« LE GROUPE BANQUE CENTRALE POPULAIRE VEUT CONSTRUIRE LE PREMIER GROUPE BANCAIRE PANAFRICAIN QUI SOIT SOLIDAIRE ET ANCRÉ LOCALEMENT »
Le groupe marocain Banque Centrale Populaire (BCP) a ouvert une nouvelle étape de son aventure en Afrique subsaharienne avec le rebranding de ses filiales dans 9 pays de la région qui adoptent désormais ses couleurs et son emblème du cheval. Une démarche qui vient appuyer sa vision globale de construire « le premier groupe bancaire panafricain ».
Dans cette interview accordée à Financial Afrik, Kamal Mokdad, le directeur à l’international du groupe, aborde les enjeux de la BCP qui s’intéresse toujours au marché rwandais, s’ouvre une fenêtre sur l’Afrique anglophone et l’Asie, et prépare son incursion dans le mobile banking.
Comment comprendre ce changement d’identité visuelle pour les filiales africaines de BCP ?
Nous nous sommes effectivement réunis à Abidjan le 24 Avril dernier pour annoncer le déploiement d’une nouvelle identité visuelle dans l’ensemble de nos filiales en Afrique subsaharienne. Une identité visuelle en phase avec celle que nous avons au Maroc et dont l’emblème unique est le cheval. Nous avons adoptons, donc, cet emblème [le cheval] qui fait partie du capital immatériel du groupe Banque Centrale Populaire, et qui sera déployé dans l’ensemble de nos seize filiales dans les neuf pays où nous sommes aujourd’hui présents en Afrique de l’Ouest. Ce choix a été accompagné de notre décision de maintenir la marque Banque Atlantique qui est une marque historique, disposant d’un ancrage local fort.

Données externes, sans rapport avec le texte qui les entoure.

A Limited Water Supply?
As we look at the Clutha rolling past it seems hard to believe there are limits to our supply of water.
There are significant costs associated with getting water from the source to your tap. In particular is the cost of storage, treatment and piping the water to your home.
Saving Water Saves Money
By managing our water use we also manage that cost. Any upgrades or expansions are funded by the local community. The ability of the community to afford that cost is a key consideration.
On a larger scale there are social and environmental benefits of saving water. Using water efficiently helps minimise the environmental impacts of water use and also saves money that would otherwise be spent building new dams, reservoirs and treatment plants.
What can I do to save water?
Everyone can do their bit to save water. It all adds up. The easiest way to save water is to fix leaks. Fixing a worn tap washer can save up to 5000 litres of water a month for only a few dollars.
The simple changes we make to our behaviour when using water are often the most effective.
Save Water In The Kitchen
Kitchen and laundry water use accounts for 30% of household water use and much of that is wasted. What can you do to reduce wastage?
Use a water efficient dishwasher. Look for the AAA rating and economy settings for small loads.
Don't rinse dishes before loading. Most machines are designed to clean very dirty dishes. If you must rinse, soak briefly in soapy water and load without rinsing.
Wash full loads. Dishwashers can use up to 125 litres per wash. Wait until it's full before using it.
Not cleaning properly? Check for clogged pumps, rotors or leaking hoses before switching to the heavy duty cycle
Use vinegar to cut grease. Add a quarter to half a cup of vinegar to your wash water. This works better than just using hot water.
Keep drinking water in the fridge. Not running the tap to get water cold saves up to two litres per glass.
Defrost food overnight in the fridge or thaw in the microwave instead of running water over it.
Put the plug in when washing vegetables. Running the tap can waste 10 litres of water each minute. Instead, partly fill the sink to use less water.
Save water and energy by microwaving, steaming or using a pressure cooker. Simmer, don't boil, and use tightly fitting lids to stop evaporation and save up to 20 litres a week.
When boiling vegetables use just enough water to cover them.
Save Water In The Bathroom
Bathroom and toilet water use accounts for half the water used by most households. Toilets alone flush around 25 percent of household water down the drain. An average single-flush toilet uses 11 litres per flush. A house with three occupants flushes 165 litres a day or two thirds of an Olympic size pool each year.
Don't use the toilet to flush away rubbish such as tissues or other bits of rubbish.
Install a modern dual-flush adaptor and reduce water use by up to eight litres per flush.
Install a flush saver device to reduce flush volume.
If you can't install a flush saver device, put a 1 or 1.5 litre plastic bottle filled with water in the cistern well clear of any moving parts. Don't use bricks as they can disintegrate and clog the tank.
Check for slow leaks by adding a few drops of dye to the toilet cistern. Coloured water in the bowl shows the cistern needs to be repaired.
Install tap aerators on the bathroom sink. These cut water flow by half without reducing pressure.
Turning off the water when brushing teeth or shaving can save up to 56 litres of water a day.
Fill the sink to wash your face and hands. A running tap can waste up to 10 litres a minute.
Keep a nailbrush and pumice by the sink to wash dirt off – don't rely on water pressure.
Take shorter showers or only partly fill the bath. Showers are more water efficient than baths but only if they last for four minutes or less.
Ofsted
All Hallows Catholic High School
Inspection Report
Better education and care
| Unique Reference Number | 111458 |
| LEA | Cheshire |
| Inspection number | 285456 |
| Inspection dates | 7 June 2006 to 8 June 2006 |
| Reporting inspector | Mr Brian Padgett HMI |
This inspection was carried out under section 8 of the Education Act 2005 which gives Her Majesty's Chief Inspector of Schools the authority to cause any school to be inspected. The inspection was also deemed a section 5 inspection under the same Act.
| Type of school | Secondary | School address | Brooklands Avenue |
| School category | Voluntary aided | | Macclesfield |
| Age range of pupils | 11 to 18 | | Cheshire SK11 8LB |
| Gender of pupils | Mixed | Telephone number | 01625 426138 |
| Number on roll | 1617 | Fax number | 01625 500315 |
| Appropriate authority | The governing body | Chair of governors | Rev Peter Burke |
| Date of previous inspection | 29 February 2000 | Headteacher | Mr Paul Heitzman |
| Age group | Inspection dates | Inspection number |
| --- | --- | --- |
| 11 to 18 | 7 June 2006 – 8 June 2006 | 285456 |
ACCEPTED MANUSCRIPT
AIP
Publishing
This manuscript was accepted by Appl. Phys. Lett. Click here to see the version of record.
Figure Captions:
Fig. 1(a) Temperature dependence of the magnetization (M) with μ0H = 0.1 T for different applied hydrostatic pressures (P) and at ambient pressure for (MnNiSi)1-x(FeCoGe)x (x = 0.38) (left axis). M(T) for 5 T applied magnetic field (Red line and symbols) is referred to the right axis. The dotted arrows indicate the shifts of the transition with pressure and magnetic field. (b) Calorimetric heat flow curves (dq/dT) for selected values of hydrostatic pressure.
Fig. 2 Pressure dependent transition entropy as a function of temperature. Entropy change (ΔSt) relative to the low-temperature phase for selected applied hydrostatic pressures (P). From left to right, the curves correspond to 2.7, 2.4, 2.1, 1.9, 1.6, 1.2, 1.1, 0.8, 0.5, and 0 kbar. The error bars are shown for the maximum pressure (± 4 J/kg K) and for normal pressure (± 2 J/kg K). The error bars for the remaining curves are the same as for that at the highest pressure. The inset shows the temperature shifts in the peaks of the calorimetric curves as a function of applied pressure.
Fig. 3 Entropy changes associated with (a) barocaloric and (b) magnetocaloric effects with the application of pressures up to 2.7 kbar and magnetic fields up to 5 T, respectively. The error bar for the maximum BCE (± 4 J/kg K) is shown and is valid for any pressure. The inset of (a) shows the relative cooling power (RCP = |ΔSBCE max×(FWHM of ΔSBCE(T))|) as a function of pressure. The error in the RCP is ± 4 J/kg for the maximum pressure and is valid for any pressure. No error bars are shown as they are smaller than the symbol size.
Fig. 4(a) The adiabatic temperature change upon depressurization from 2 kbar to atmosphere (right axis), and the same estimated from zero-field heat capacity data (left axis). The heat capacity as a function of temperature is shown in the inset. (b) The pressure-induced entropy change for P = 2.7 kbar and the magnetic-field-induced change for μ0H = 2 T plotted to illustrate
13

Nous avons reçu à cette occasion une importante délégation gouvernementale, l’ambassadeur du Maroc en Côte d’Ivoire et plus de 1 600 invités qui ont été également conviés à prendre part à un grand concert donné par Youssou N’Dour. Cet artiste représente pour nous un porte-emblème fort de cette ambition que nous portons pour notre continent africain. C’était également l’occasion de célébrer le 40ème anniversaire de Banque Atlantique Côte d’Ivoire (BACI), notre plus importante filiale en Afrique de l’Ouest.
Parmi les personnes invitées, étaient présents nos clients et partenaires. Il y avait aussi nos collaborateurs et directeurs généraux de nos filiales à qui nous avons souhaité rendre un hommage solennel et appuyé en raison du travail considérable qui a été effectué pour porter le groupe dans la position où il est aujourd’hui en Afrique de l’Ouest. Comme vous le savez, le groupe BCP est présent dans 14 pays en Afrique et nous occupons, en tant qu’acteur bancaire, la troisième position dans la zone UEMOA, la deuxième en Côte d’Ivoire et la première au Niger.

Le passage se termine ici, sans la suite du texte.